Assigned task A: Replace "image" with "photo" in the rows starting at the first row and ending at the line that contains "0.024031, 0.247958, 0.879162]]", both included, and change nothing else. Leave the pictures out of the answer.

Passage shown:
Projects tigase _server server-core Issues #198
Tigase chooses wrong component to route traffic to (#198)
Closed
Rui Ferrao opened 1 decade ago

I have a Tigase Cluster configured with two MUCs in a load balanced setup exactly as described here :

http://www.tigase.org/content/load-balancing-external-components-cluster-mode

My setup uses two different servers, each one running an instance of Tigase Server and an Instance of Tigase Muc.

So server one has XMPP1 + MUC1 and server two has XMPP2 + MUC2

Everything seems to work fine except for one thing, which is the MUC ping functionality.

Let's say i connect i user to XMPP2. I then create a new room (get's created in MUC2). MUC 2 pings the user.

I see the following traffic :

Ping MUC2 -> XMPP2 -> User

Ping result User -> Ping result -> XMPP2 -> MUC1

Muc one then returns an error back, as the room is not residing there.

I hope the explanation is clear enough, i am still trying to go through the code and see if i can pinpoint the problem, but decided to open the bug immediately.

Rui Ferrao commented 1 decade ago

Actually i realized the problem with MUC load balancing and Tigase choosing the wrong component is not happening to pings only.

Assigned task B: From the Tigase issue thread, copy word for word the passage starting at "Projects tigase _server" and ending at "MUC ping functionality.".

Source material:
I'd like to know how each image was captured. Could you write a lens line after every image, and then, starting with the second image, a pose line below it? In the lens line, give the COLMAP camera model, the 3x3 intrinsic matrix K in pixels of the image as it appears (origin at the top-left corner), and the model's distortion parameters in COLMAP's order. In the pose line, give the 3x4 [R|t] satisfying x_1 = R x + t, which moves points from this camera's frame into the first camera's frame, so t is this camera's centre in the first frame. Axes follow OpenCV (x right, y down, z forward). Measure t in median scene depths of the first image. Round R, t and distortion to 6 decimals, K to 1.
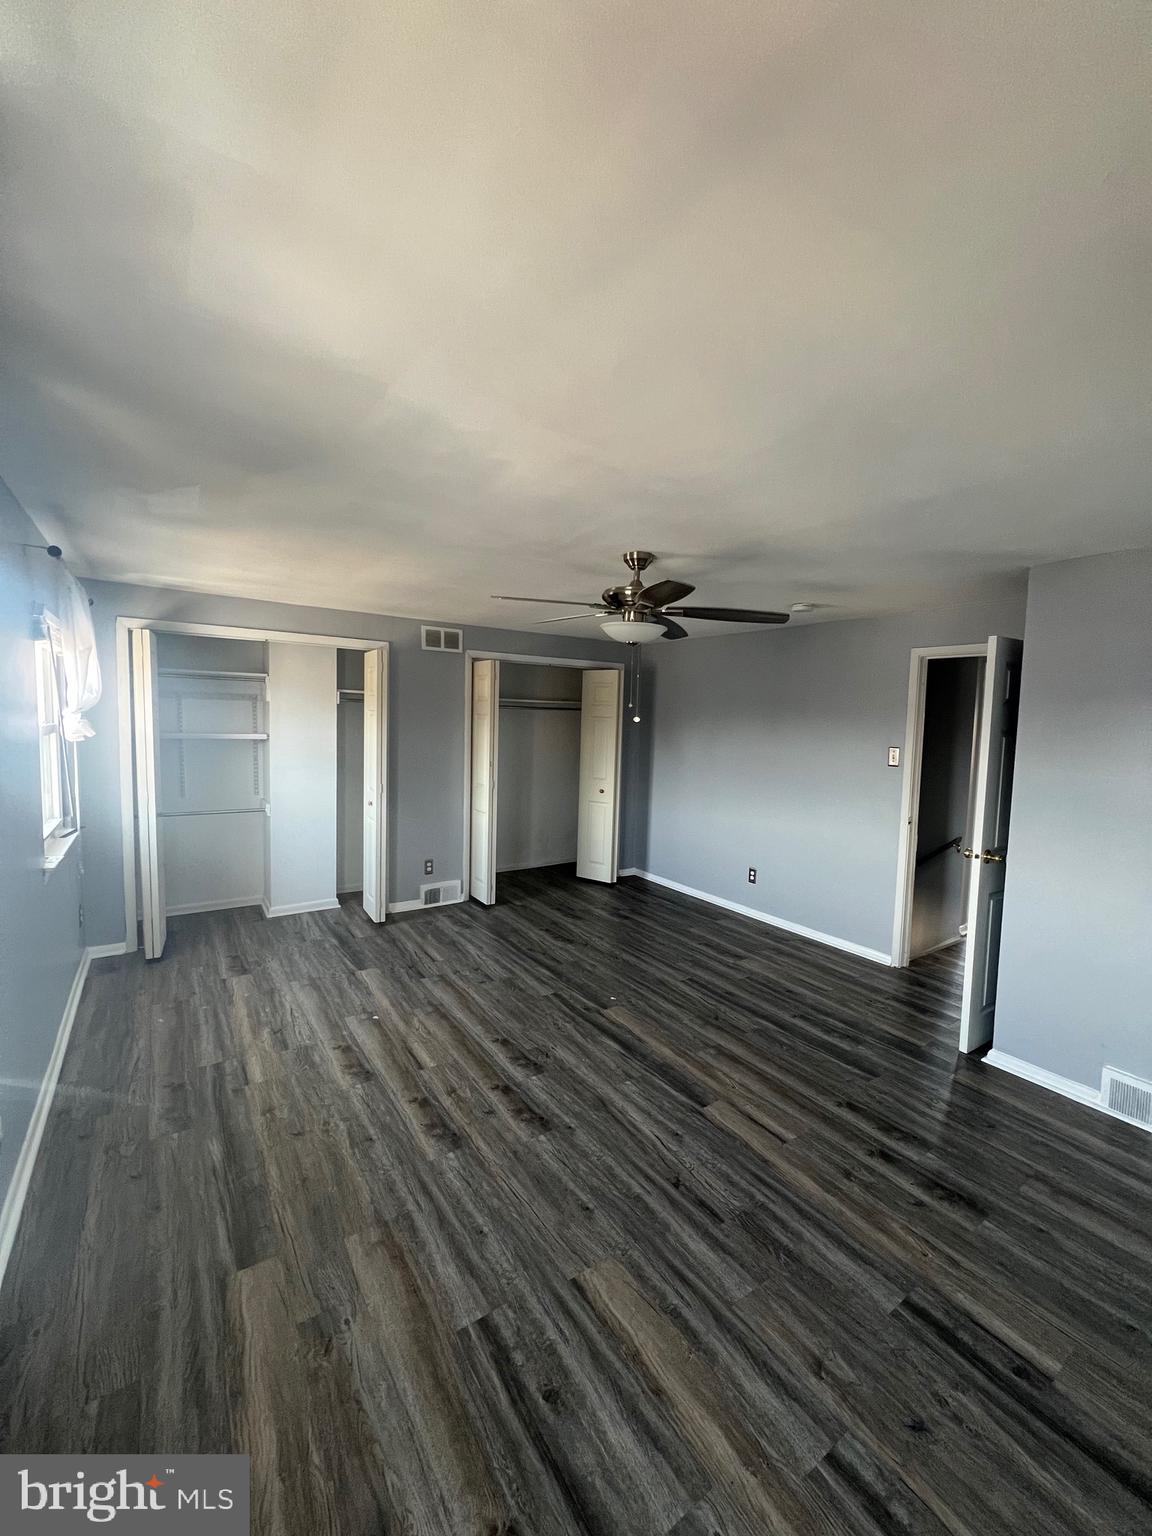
lens RADIAL K [[612.6, 0, 578.8], [0, 612.6, 767.9], [0, 0, 1]] dist [0.001001, 0.000029]
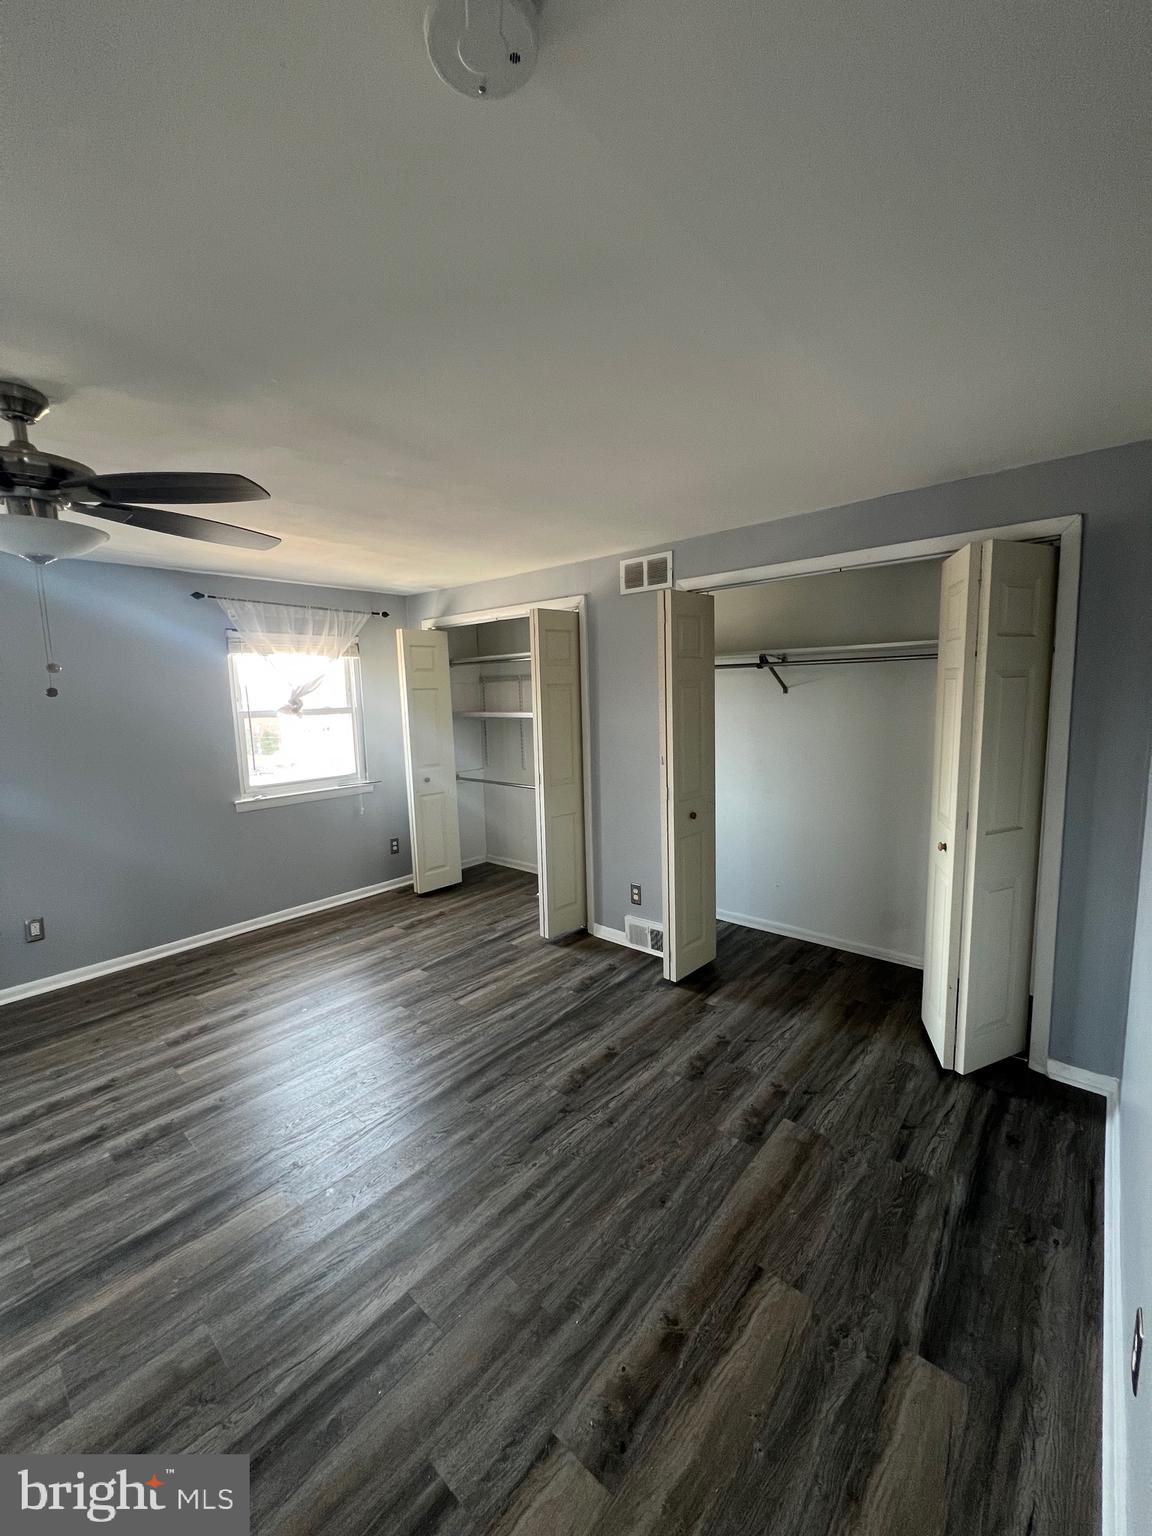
lens RADIAL K [[612.6, 0, 575.8], [0, 612.6, 765.5], [0, 0, 1]] dist [0.001001, 0.000029]
pose [[0.245184, 0.084270, -0.965807, 0.507414], [-0.044104, 0.996153, 0.075721, -0.051394], [0.968473, 0.024031, 0.247958, 0.879162]]
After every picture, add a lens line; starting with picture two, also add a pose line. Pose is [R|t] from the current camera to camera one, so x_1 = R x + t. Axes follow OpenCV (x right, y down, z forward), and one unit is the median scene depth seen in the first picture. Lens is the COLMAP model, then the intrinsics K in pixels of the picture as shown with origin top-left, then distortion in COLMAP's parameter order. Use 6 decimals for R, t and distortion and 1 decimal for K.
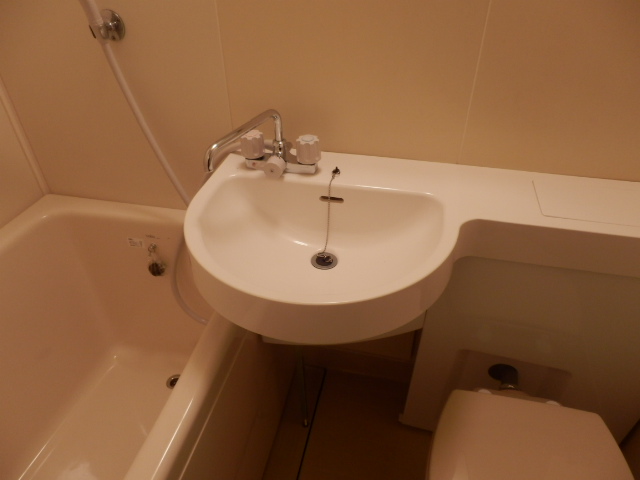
lens RADIAL K [[455.1, 0, 320.2], [0, 455.1, 241.3], [0, 0, 1]] dist [-0.002602, 0.000280]
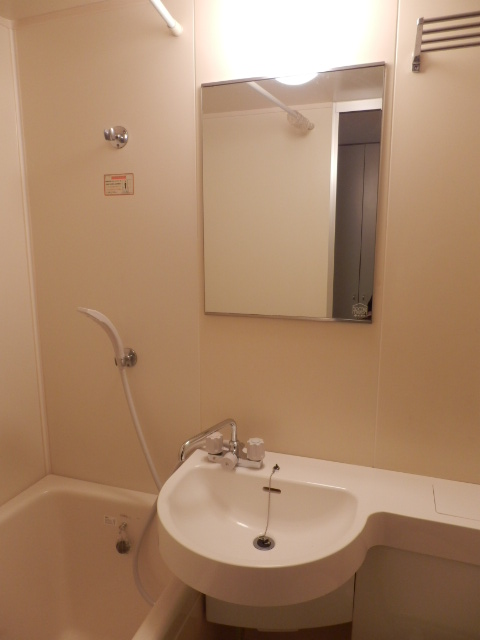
lens RADIAL K [[455.1, 0, 241.6], [0, 455.1, 323.5], [0, 0, 1]] dist [-0.002602, 0.000280]
pose [[0.994152, 0.025664, -0.104900, 0.062387], [-0.070446, 0.890344, -0.449806, 0.071022], [0.081854, 0.454565, 0.886944, -0.343668]]
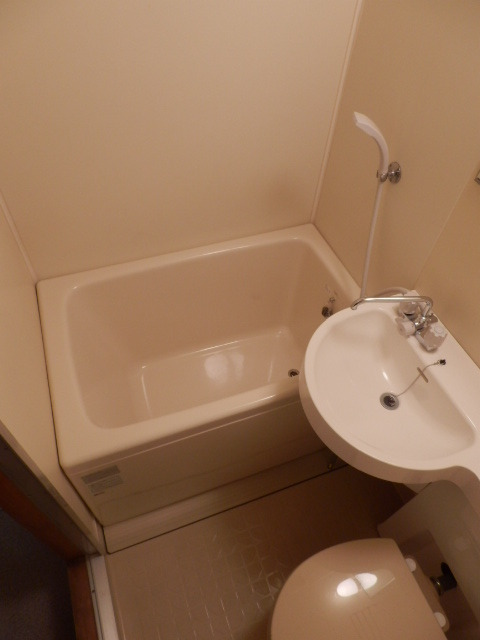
lens RADIAL K [[455.1, 0, 241.6], [0, 455.1, 323.5], [0, 0, 1]] dist [-0.002602, 0.000280]
pose [[0.557843, 0.674325, -0.483836, 0.267497], [-0.554377, 0.736594, 0.387423, -0.418283], [0.617639, 0.052106, 0.784734, -0.361181]]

Answer area A:
I'd like to know how each photo was captured. Could you write a lens line after every photo, and then, starting with the second photo, a pose line below it? In the lens line, give the COLMAP camera model, the 3x3 intrinsic matrix K in pixels of the photo as it appears (origin at the top-left corner), and the model's distortion parameters in COLMAP's order. In the pose line, give the 3x4 [R|t] satisfying x_1 = R x + t, which moves points from this camera's frame into the first camera's frame, so t is this camera's centre in the first frame. Axes follow OpenCV (x right, y down, z forward). Measure t in median scene depths of the first photo. Round R, t and distortion to 6 decimals, K to 1.
lens RADIAL K [[612.6, 0, 578.8], [0, 612.6, 767.9], [0, 0, 1]] dist [0.001001, 0.000029]
lens RADIAL K [[612.6, 0, 575.8], [0, 612.6, 765.5], [0, 0, 1]] dist [0.001001, 0.000029]
pose [[0.245184, 0.084270, -0.965807, 0.507414], [-0.044104, 0.996153, 0.075721, -0.051394], [0.968473, 0.024031, 0.247958, 0.879162]]

Answer area B:
Projects tigase _server server-core Issues #198
Tigase chooses wrong component to route traffic to (#198)
Closed
Rui Ferrao opened 1 decade ago

I have a Tigase Cluster configured with two MUCs in a load balanced setup exactly as described here :

http://www.tigase.org/content/load-balancing-external-components-cluster-mode

My setup uses two different servers, each one running an instance of Tigase Server and an Instance of Tigase Muc.

So server one has XMPP1 + MUC1 and server two has XMPP2 + MUC2

Everything seems to work fine except for one thing, which is the MUC ping functionality.